From marketing to robots: the endless intellectual exercise

At 17, Stefano Puntoni dreamt of being an architect. “In high school, I had a very good art history teacher who inspired me. The only hiccup was that my drawing skills are non-existent.” Today he is a professor of marketing at RSM, researching the role technology plays in consumer behaviour, in particular automation and Artificial Intelligence (AI). He shares his broad interests and enthusiasm for diverse subjects, such as philosophy and statistics, with his students.

What is it about your work that makes a positive change?
“I knew early on that I wanted to be a professor, I just needed to figure out the path to become one. I was first exposed to MBA-level teaching at London Business School during my PhD; the school provided a lot of guidance and courses for best practices and I learned a lot. I started teaching myself when I came to RSM. Yes, teaching is about sharing knowledge and practical things so students can become the best they can be as marketing managers, but it’s more than that, it’s about building character.


"AI’s new ability to take on many of the cognitive tasks that make up many middle-class jobs raise important questions for companies and public policy."


“Up to 2014, my main research focus was studying diversity from a marketing perspective. I looked into marketplace inclusiveness and the implications of increasing globalization and diversity for brand strategy and marketing practice. Around that time, I was reading a lot about history and culture, particularly Why the West Rules for Now by Ian Morris, and became interested in the broad issue of social development in the coming decades. While interest in the topic of AI was still limited in the social sciences at that time, notable successes at companies such as IBM and Google were starting to demonstrate this technology’s potential.
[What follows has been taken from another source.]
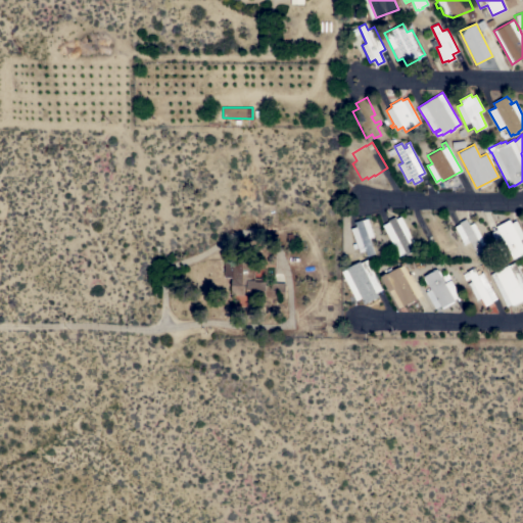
[(389,222),(388,220),(395,217),(396,219),(401,216),(414,241),(409,243),(413,251),(406,254),(405,252),(398,255),(382,225),(389,222)]
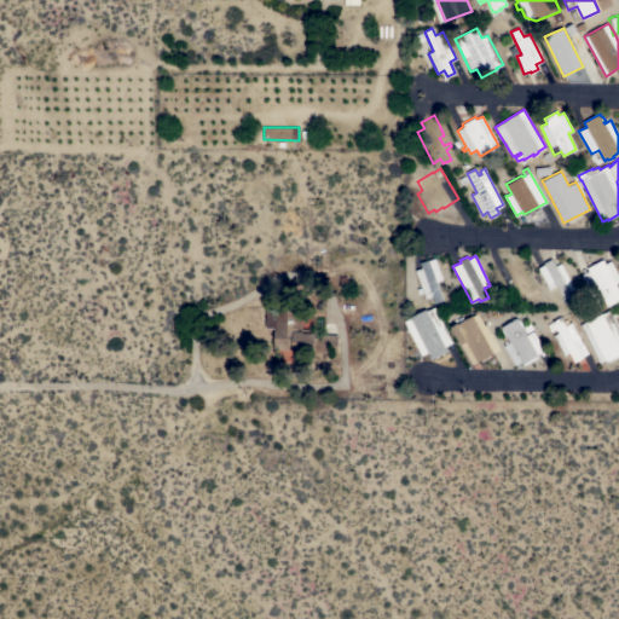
[(422,267),(420,262),(429,260),(435,258),(443,279),(437,282),(443,300),(434,302),(432,296),(424,299),(422,293),(418,294),(416,289),(421,288),(415,270),(422,267)]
“Since the first industrial revolution, the centre of economic activity has increasingly moved from physical labour to cognitive labour. AI’s new ability to take on many of the cognitive tasks that make up many middle-class jobs raise important questions for companies and public policy. I try to explore what these technological developments mean for us as humans, and our value in a world of disruptive technology. For example, I have research projects on the psychological consequences of technological unemployment, on how human involvement in production makes products more attractive to consumers, on the public’s perceptions of companies that are automating or offshoring jobs, and on consumer reactions to automated products or product features.”

In addition, Stefano is currently helping coffee farmers from the Brazilian state of Minas Gerais improve their branding and marketing, bringing this activity back to RSM by getting students involved, and by creating a teaching case.

Why do you do it?
Stefano uses a piece of paper to show me his illegible handwriting and to prove he could never have made it as an architect.

“I wanted to be an architect to nurture both analytical and creative skills. A building has to stand up but also to look good. Only much later I realized this is the same reason why I was drawn to the fields of marketing and consumer decision making. Marketing requires a lot of data analytics, so it’s important that you understand numbers, but you also have to be creative in order to do something different with your results.


“I like the discovery element of research, the independence, and the purpose."


“During my bachelor in statistics, I made an unconventional choice to do one course from each of the six tracks offered at the Faculty of Statistics of the University of Padua (Italy). That’s where I was first exposed to decision-making and consumption, which were the most fascinating aspects of marketing for me; I like deciphering data to see what people want.

“I like the discovery element of research, the independence, and the purpose. You decide what to do, how to do it, and with whom to work. The hope, of course, is that you contribute something useful, that you discover something that other people can build on. It’s also a very exciting intellectual exercise; I learn something new every day. While I do enjoy the security of being a university professor, I am also a bit of an entrepreneur. I try to explore my new ideas without anyone telling me what to do. You try to steer your research in ways that allow you to help solving problems that companies or society are facing.

What do you hope to achieve with your lectures?
“I hope that my lectures trigger bigger questions. Do my students – and others – understand what they want to do and why they want to do it? It’s not only about being aware of the ethics behind marketing efforts. I hope they reflect on the grey areas and think about what characteristics and moral fibre might bring about good decisions, particularly when faced with difficult trade-offs.

“I want students to think about a career that will make them happy 10 years from now, not just about salary. I do see a shift in what students look for – they don’t take big corporate names at face value now; they ask questions about why they should work there.”